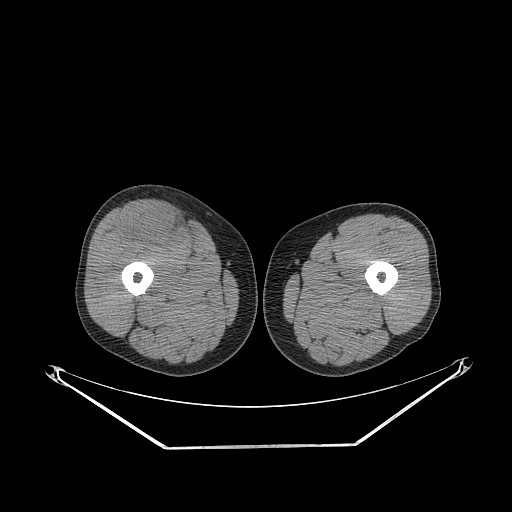
CT of an extremity soft-tissue mass (from a PET/CT study), one axial slice; slice 268 of 311 in the series (ordered by position); reconstruction kernel STANDARD; soft-tissue window (W 400 / L 40 HU); 3.75 mm slice thickness; 512 × 512 image matrix, field of view 500 × 500 mm. Male patient. From the clinical record (not read from this slice): histological type: pleiomorphic leiomyosarcoma; grade: intermediate; site of the primary tumour: right thigh.
Outlined on this slice (expert contour drawn on MRI and transferred to this co-registered scan by the dataset authors):
- gross tumour volume including surrounding oedema: bounding box [x1, y1, x2, y2] px = [125, 205, 181, 250]
- gross tumour volume (mass): [130, 208, 179, 248]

════════

To do: The lines to reproduce run from the one containing "Outlined on this" to the last line of the listing; print them exactly, including both ends.

Answer to the exercise:
Outlined on this slice (expert contour drawn on MRI and transferred to this co-registered scan by the dataset authors):
- gross tumour volume including surrounding oedema: bounding box [x1, y1, x2, y2] px = [125, 205, 181, 250]
- gross tumour volume (mass): [130, 208, 179, 248]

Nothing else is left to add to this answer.